Re: Normalization, was: RE: [Widget URI] Internationalization, widget IRI?

Marcin,
Lets try this another way. Can you make me a widget that explicitly
demos the problem? I will then run it against our implementation and
see what happens.

I will also add the widget to the test suite, to make sure we expose
and potential misunderstandings in the spec wrt URIs.

Kind regards,
Marcos

On Wed, Sep 16, 2009 at 4:08 PM, Marcos Caceres <marcosc@opera.com> wrote:
> On Wed, Sep 16, 2009 at 12:32 PM, Marcin Hanclik
> <Marcin.Hanclik@access-company.com> wrote:
>> Hi Marcos,
>>
>>>>So it turns out that %-encoded really just means "replace this '%xx'
>>>>with UTF-8 bytes".
>> Yes.
>>
>>>>So we don't need to do anything.
>> P&C shall state the actual algorithm and equivalence.
>>
>> http://www.w3.org/TR/2009/WD-widgets-apis-20090423/
>> had this issue:
>> "ISSUE: do we need to do some kind of URI normalization to check for equivalency?"
>>
>> According to RFC3987, 5.1:
>> "  Applications using IRIs as identity tokens with no relationship to a
>>   protocol MUST use the Simple String Comparison (see section 5.3.1).
>>   All other applications MUST select one of the comparison practices
>>   from the Comparison Ladder (see section 5.3 or, after IRI-to-URI
>>   conversion, select one of the comparison practices from the URI
>>   comparison ladder in [RFC3986], section 6.2)"
>>
>> @href may fall into Comparison Ladder case, id into namespaces.
>> The question (still the same) is whether in case of @name of <feature> the IRIs are used as identity tokens (id, simple string) or anything else/new.
>>
>
> They are namespaces. I actually raised this issue a long time ago too
> because I had the same concerns as you. The WG decided that strings
> that name things (@id, @name) are treated as namespaces.
>
>> Once the answer is that IRIs are to be treated as identity tokens (as you propose and I agree), then we still have the issue of expressing the non-ASCII IRIs in ASCII documents (border case). Then we would need a guideline / example that in XML the author shall use character entities to encode the IRI (I marked this solution awkward, but I could live with it).
>>
>
> I think Addison already said this was not a problem: if you know the
> encoding of the XML document, you know the encoding of the URI. URI
> are always treated as UTF-8 internally. There is no problem here.
>
>
> --
> Marcos Caceres
> http://datadriven.com.au
>



-- 
Marcos Caceres
http://datadriven.com.au

Received on Wednesday, 16 September 2009 14:18:11 UTC

§ RECORDED DATA:
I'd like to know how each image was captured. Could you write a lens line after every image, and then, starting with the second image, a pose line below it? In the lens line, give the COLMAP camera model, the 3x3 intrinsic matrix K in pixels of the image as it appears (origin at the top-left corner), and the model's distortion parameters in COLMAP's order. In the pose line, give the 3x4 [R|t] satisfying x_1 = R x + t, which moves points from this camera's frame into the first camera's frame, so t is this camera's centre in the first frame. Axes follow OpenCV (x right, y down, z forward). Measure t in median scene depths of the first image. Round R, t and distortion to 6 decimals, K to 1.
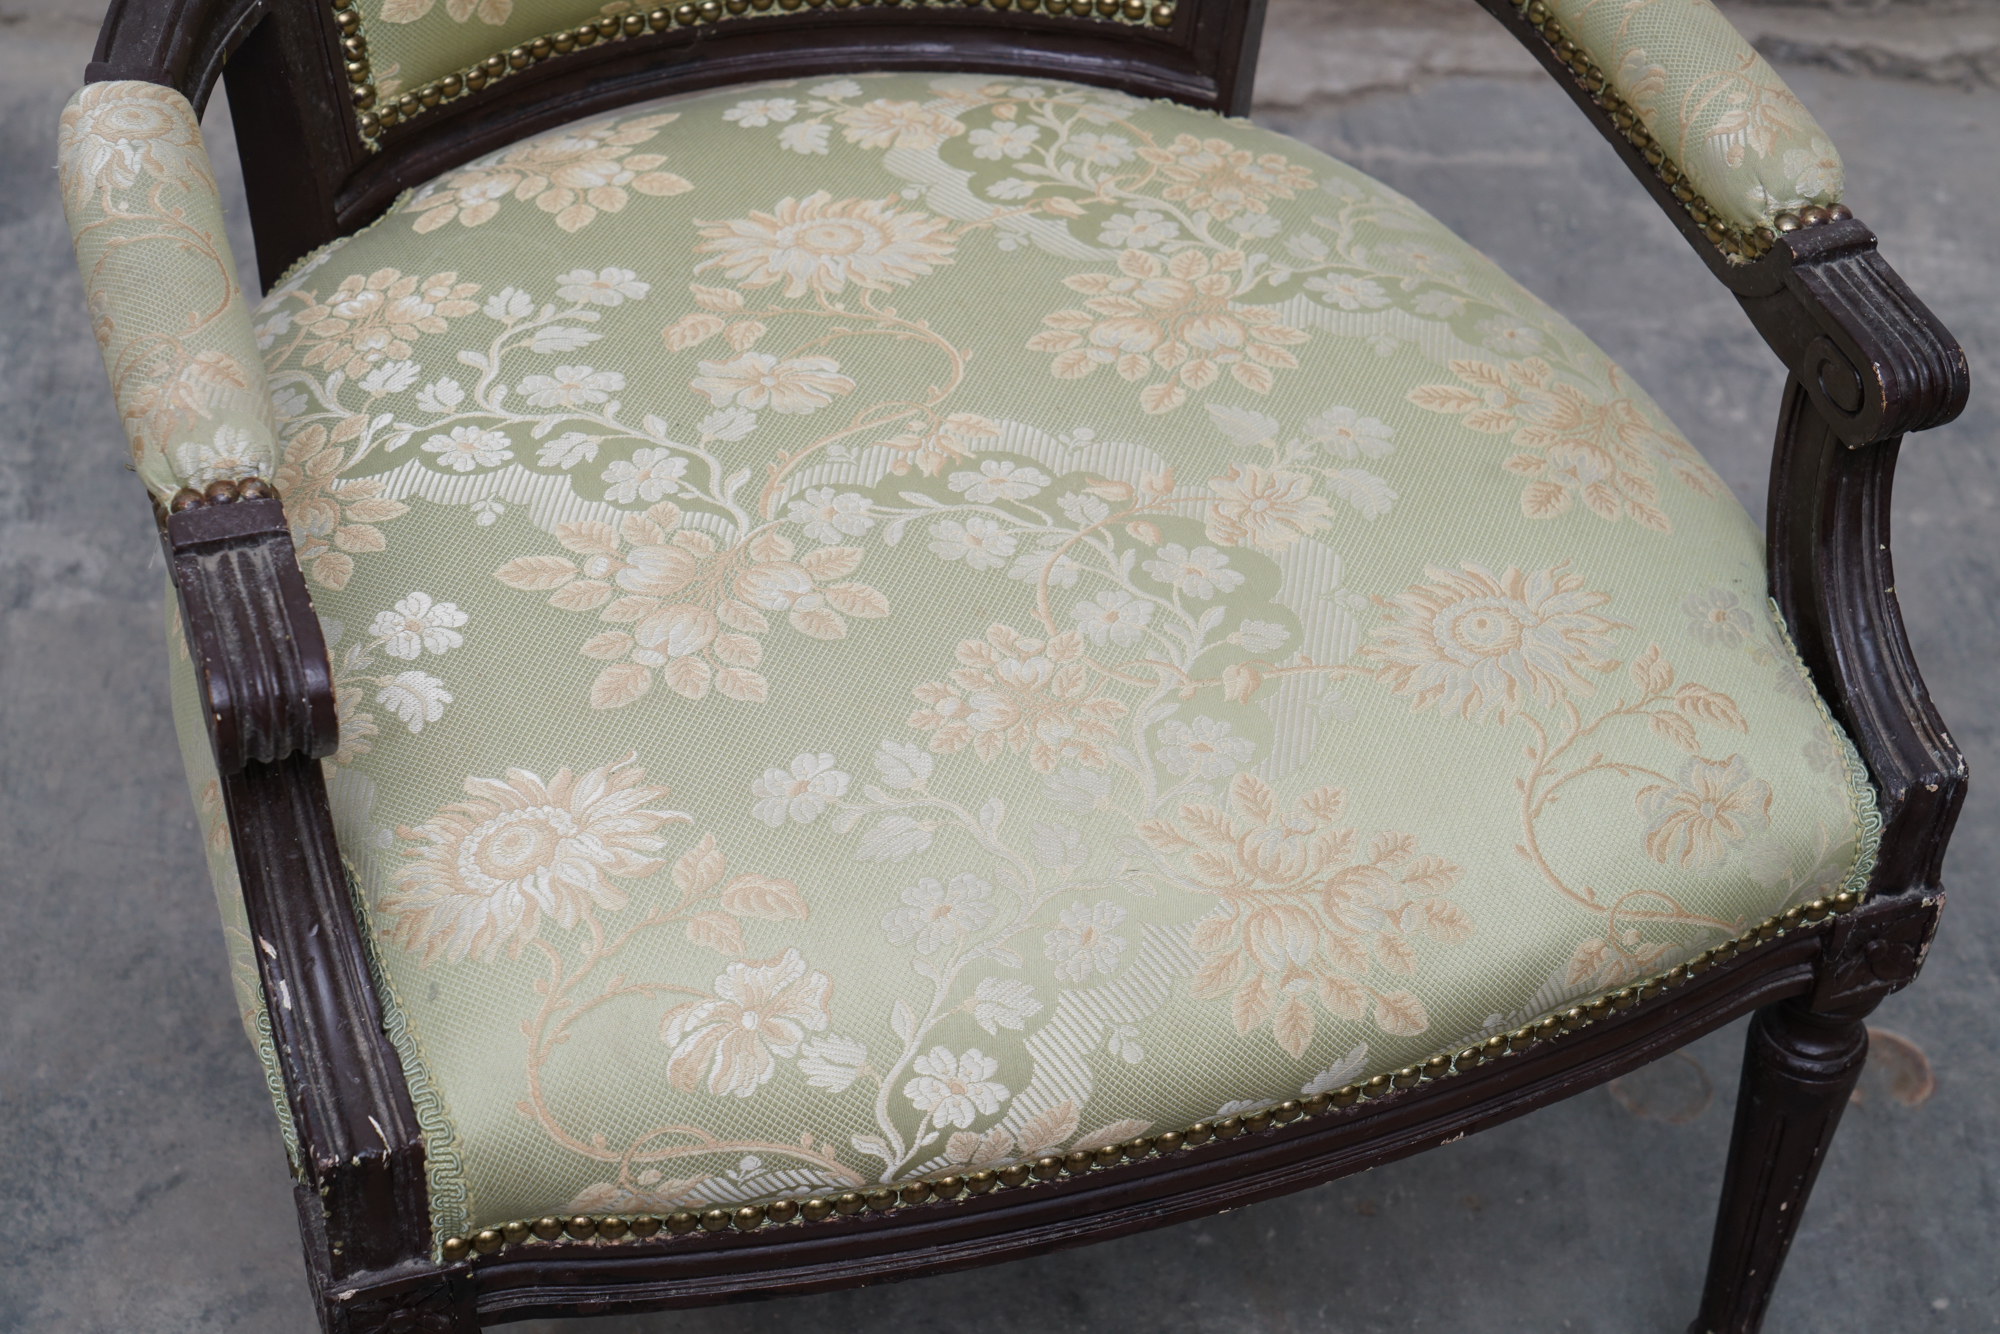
lens RADIAL K [[3282.4, 0, 994.3], [0, 3282.4, 594.2], [0, 0, 1]] dist [-0.076982, 0.241650]
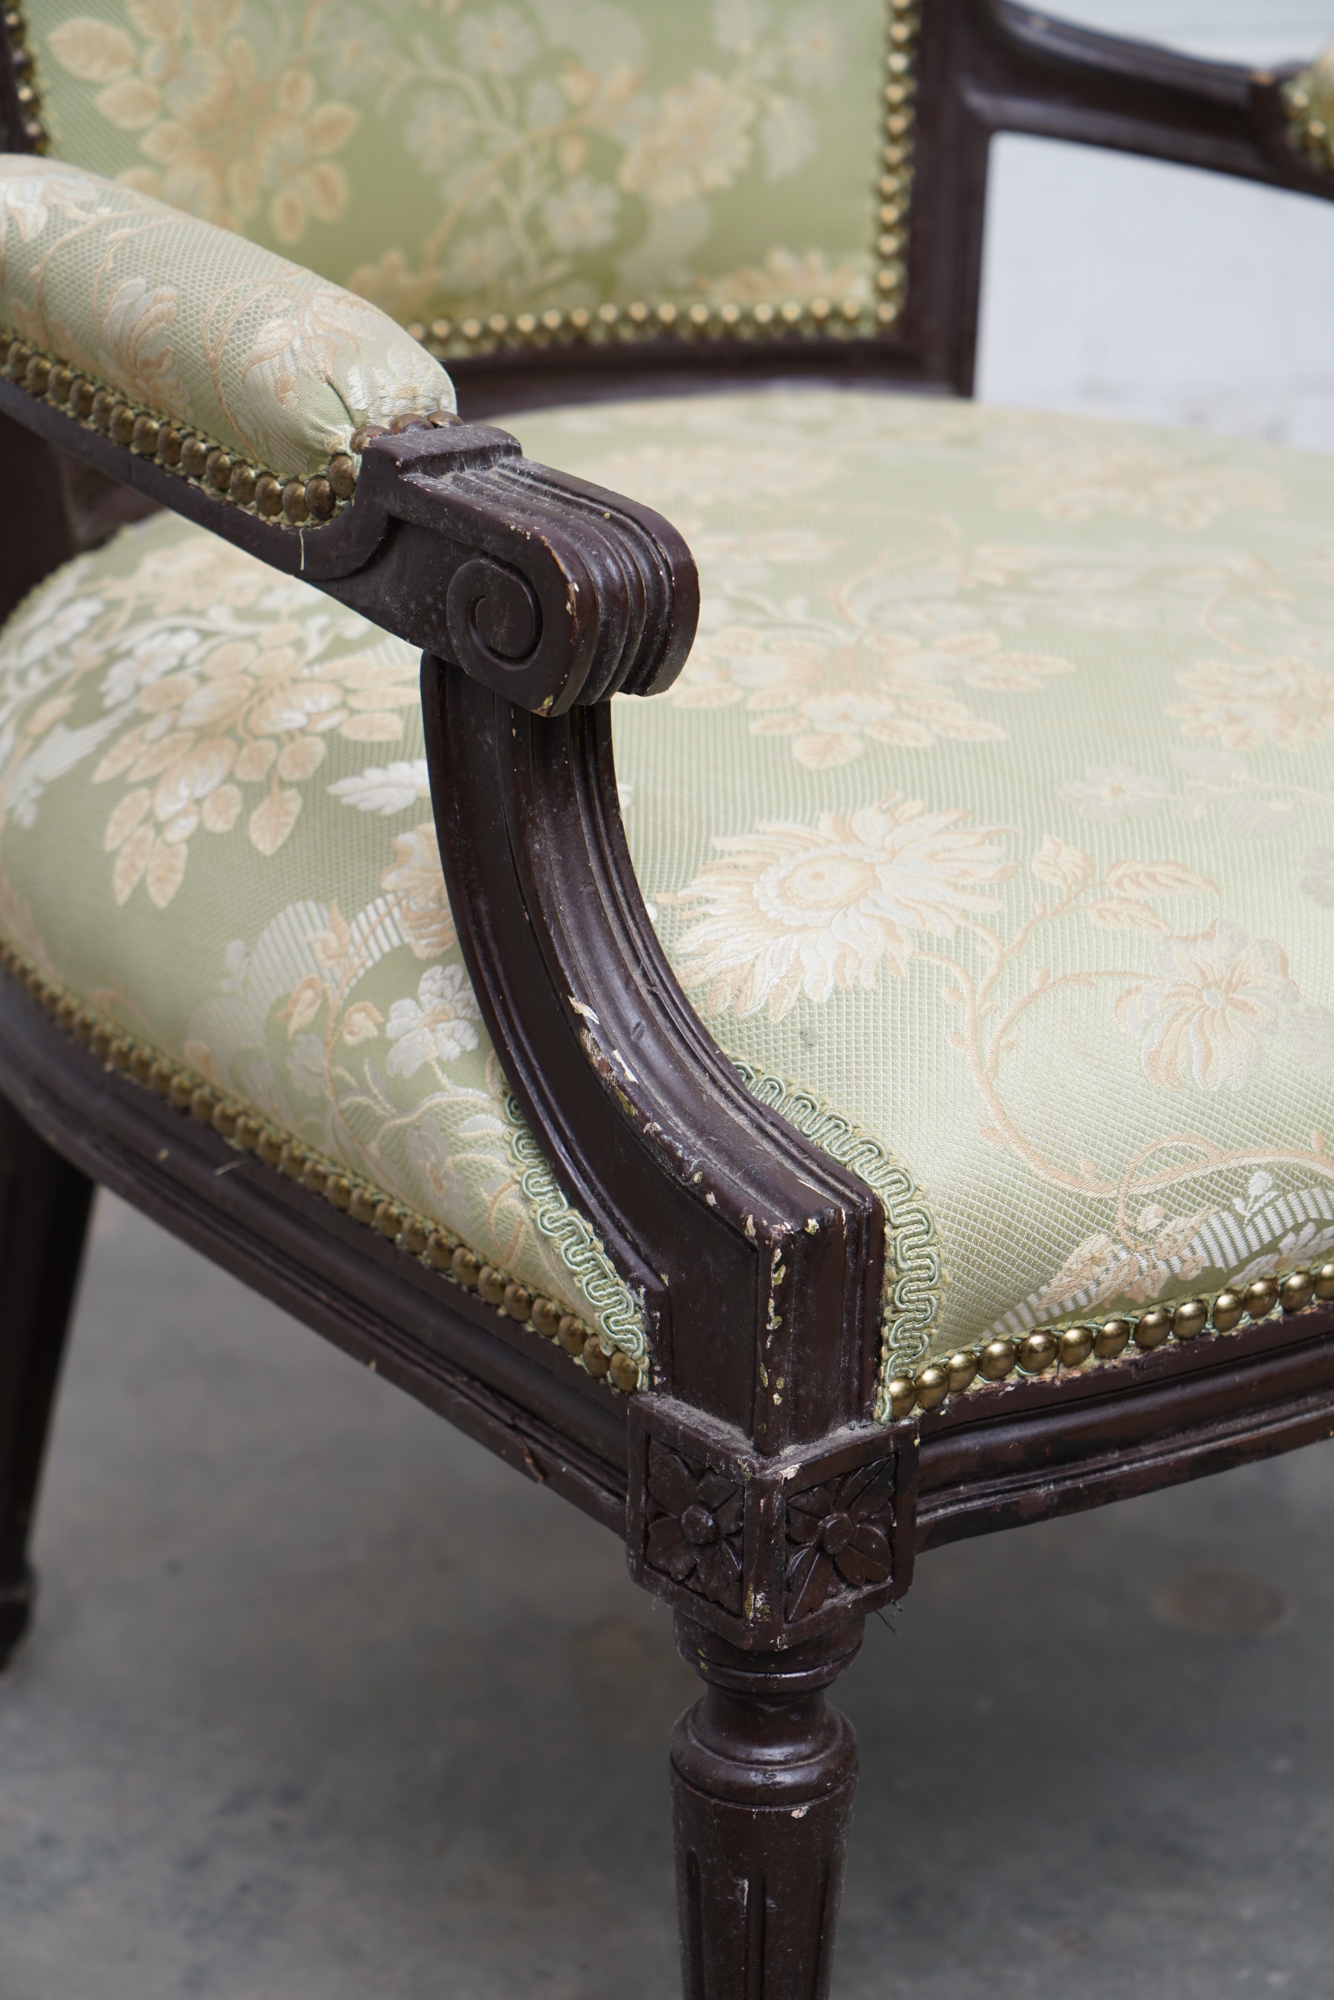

§ PROBLEMS AND TASKS:
• a. From the thread on widget IRIs, return everything from "Re: Normalization, was: RE: [Widget" down to "see what happens.".
• b. List every section number that appears in the thread on widget IRIs.

§ EXERCISE SOLUTIONS:
• a.
Re: Normalization, was: RE: [Widget URI] Internationalization, widget IRI?

Marcin,
Lets try this another way. Can you make me a widget that explicitly
demos the problem? I will then run it against our implementation and
see what happens.

• b.
- 5.1
- 5.3.1
- 5.3
- 6.2